Vandaag leven, werken, eten en ademen we omringd door gadgets. Gadgets kunnen worden gedefinieerd als kleine apparaten en hulpmiddelen die we gebruiken voor een breed scala aan taken. Over het algemeen zijn gadgets elektronica, maar sommige gadgets zoals een 'blikopener' zijn dat niet. Vandaag hebben we veel mobiele apparaten die onze favoriete gadgets zijn.
Er zijn veel algemene werkwoorden die worden gebruikt om de acties te beschrijven die we met deze apparaten ondernemen. Dit artikel richt zich op de juiste werkwoorden om deze acties uit te drukken voor gadgets thuis, auto's, computers, tablets en smartphones.
Aanzetten uitzetten
De werkwoorden in- en uitschakelen zijn de meest voorkomende werkwoorden die worden gebruikt met een breed scala aan elektronische apparaten, waaronder lichten.

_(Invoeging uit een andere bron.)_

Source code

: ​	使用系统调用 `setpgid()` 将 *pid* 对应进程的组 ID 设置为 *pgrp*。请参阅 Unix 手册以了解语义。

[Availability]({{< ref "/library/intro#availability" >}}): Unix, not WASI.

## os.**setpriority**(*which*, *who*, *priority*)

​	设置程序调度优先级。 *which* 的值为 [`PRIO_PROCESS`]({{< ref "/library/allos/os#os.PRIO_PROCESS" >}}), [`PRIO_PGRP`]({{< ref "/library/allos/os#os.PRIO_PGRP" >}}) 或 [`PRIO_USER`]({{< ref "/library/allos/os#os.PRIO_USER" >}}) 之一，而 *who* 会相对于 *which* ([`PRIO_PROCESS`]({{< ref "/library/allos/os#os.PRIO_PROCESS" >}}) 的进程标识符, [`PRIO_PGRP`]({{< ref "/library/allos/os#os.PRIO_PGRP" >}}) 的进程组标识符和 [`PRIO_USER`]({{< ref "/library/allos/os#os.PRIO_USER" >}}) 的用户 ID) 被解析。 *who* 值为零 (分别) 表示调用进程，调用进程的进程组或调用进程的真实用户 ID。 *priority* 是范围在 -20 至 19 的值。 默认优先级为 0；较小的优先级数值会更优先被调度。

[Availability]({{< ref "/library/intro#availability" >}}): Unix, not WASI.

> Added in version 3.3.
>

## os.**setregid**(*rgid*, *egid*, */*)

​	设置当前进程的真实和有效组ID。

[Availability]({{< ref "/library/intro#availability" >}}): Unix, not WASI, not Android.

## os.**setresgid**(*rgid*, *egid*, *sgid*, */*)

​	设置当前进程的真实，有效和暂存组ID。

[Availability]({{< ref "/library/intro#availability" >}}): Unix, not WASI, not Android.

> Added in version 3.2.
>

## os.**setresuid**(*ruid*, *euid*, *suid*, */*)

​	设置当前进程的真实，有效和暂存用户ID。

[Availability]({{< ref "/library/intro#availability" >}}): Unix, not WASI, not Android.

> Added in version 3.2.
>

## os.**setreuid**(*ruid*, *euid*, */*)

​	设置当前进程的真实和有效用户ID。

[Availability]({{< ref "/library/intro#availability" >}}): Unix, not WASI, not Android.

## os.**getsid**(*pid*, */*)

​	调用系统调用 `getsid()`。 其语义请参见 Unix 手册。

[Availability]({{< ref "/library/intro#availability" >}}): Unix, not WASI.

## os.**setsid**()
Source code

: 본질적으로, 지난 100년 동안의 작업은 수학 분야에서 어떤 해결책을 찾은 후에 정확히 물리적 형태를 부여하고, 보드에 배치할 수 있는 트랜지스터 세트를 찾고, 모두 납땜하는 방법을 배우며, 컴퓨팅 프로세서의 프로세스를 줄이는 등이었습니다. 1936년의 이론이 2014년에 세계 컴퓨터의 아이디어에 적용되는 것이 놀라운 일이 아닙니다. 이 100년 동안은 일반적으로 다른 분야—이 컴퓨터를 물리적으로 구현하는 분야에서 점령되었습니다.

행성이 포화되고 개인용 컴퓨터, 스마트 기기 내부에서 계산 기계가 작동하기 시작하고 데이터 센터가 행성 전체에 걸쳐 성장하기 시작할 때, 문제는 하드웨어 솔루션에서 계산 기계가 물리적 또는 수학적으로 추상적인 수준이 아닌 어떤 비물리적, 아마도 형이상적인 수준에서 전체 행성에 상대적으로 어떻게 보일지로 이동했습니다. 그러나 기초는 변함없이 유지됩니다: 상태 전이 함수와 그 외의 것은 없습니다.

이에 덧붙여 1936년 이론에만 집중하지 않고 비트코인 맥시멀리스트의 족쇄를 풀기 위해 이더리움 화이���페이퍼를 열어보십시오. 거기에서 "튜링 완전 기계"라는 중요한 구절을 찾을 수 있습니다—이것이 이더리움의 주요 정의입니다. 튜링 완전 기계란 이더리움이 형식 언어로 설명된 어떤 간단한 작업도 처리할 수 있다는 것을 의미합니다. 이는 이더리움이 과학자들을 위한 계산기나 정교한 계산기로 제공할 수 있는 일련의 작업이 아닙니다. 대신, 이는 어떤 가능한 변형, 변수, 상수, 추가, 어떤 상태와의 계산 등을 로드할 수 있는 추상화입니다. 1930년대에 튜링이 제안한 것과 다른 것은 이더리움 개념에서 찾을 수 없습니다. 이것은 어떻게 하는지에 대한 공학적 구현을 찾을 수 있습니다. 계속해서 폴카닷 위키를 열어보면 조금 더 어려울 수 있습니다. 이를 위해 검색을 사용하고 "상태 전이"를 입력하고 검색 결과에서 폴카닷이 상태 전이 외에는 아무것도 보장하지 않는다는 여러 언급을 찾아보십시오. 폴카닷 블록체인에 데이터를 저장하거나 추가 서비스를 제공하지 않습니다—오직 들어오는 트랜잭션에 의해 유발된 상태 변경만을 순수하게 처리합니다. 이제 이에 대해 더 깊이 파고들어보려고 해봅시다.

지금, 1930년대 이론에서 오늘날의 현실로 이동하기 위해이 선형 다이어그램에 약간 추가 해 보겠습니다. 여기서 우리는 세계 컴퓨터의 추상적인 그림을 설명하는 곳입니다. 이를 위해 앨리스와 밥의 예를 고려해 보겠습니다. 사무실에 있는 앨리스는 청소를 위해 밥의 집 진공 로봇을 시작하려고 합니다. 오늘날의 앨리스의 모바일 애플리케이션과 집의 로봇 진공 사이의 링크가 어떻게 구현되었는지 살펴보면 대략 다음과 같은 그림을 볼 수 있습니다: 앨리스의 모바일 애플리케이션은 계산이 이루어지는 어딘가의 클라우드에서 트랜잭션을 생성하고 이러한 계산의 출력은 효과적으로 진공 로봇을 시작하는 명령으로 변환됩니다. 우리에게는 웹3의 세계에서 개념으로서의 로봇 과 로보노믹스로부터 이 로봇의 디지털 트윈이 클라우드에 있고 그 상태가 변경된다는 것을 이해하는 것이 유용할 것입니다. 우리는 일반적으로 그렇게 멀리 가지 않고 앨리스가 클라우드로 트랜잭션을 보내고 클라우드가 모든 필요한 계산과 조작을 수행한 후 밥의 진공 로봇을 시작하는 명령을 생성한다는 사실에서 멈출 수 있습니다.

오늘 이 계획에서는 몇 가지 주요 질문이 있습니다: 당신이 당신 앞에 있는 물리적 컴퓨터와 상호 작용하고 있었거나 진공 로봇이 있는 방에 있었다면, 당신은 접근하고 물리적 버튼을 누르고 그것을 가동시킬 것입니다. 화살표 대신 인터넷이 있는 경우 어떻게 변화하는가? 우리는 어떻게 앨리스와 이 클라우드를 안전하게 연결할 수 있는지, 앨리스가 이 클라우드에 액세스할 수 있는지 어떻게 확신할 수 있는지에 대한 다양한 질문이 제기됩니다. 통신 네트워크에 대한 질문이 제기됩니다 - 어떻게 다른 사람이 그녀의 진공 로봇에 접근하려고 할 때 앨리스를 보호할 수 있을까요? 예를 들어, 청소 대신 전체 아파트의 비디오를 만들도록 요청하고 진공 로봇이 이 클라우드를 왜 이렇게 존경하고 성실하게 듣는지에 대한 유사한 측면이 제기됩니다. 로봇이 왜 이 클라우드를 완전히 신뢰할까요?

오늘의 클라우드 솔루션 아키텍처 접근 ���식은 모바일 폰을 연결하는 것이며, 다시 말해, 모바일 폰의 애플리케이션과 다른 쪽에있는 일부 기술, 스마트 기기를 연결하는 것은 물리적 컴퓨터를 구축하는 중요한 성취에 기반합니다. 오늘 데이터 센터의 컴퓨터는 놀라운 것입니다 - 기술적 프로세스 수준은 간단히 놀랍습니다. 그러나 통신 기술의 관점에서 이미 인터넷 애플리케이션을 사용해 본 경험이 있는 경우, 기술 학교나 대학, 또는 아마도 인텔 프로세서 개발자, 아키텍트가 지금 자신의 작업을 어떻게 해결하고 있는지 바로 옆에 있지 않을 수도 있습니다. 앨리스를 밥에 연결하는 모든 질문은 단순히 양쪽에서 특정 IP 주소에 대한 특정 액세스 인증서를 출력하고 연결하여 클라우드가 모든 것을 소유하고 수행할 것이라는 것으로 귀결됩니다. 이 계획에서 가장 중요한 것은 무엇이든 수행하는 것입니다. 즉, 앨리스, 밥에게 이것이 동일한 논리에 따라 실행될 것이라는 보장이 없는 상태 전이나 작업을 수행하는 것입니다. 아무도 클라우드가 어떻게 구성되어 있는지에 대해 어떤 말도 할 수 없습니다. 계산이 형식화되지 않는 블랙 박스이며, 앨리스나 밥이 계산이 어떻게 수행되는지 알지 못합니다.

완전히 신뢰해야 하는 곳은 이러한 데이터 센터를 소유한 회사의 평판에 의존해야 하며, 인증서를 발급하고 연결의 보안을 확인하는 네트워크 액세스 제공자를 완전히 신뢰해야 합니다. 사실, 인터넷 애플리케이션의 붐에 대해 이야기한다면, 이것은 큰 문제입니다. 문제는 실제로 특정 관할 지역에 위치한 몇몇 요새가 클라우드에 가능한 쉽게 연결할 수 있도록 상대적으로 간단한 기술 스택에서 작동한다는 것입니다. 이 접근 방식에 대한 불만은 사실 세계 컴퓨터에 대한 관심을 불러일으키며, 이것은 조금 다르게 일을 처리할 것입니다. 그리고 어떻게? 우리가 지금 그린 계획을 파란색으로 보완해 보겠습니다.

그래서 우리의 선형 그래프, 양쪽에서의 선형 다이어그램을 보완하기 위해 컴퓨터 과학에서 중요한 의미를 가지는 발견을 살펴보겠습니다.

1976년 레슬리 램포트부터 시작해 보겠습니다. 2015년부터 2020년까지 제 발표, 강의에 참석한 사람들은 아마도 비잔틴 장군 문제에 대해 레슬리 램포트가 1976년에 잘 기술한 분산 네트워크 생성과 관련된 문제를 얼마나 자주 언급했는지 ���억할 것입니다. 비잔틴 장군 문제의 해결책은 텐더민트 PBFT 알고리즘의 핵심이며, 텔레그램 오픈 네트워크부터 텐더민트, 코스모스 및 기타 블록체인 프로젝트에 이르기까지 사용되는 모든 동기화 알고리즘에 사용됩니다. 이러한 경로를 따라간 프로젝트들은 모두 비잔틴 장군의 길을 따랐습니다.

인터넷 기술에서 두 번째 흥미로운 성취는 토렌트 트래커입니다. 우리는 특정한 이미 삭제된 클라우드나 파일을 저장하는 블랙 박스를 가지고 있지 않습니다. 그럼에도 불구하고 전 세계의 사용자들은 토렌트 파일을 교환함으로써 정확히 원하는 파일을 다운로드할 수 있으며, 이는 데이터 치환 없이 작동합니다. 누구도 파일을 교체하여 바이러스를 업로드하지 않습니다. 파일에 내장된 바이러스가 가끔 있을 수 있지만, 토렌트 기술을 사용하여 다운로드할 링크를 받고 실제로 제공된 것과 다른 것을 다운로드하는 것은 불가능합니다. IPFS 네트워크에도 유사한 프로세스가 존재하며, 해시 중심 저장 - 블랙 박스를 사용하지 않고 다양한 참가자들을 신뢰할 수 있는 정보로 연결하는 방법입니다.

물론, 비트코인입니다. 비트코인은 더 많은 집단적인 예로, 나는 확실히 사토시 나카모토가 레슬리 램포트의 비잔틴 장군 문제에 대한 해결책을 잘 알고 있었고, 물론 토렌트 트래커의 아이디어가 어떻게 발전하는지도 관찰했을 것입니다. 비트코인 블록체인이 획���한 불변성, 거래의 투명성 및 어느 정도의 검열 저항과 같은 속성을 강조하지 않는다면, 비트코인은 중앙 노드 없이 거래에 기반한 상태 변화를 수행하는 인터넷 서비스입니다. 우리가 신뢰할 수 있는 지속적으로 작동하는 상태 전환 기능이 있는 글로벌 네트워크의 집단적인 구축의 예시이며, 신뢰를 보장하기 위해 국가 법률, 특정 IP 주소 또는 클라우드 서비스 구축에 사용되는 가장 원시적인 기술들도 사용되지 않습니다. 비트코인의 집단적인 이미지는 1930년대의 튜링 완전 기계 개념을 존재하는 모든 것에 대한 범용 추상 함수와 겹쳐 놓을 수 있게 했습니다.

Inschakelen / uitschakelen
Als alternatief voor 'inschakelen' en 'uitschakelen' gebruiken we 'inschakelen' en 'uitschakelen' vooral voor apparaten met knoppen en schakelaars.
Dim / Brighten
Soms moeten we de helderheid van lichten aanpassen. Gebruik in dat geval 'dimmen' om het licht te verminderen of 'fleuren' om het licht te verhogen.
Draai omhoog / omlaag
'Draai omhoog' en 'draai lager' worden soms ook gebruikt met dezelfde betekenis als 'dimmen' en 'helderder maken'.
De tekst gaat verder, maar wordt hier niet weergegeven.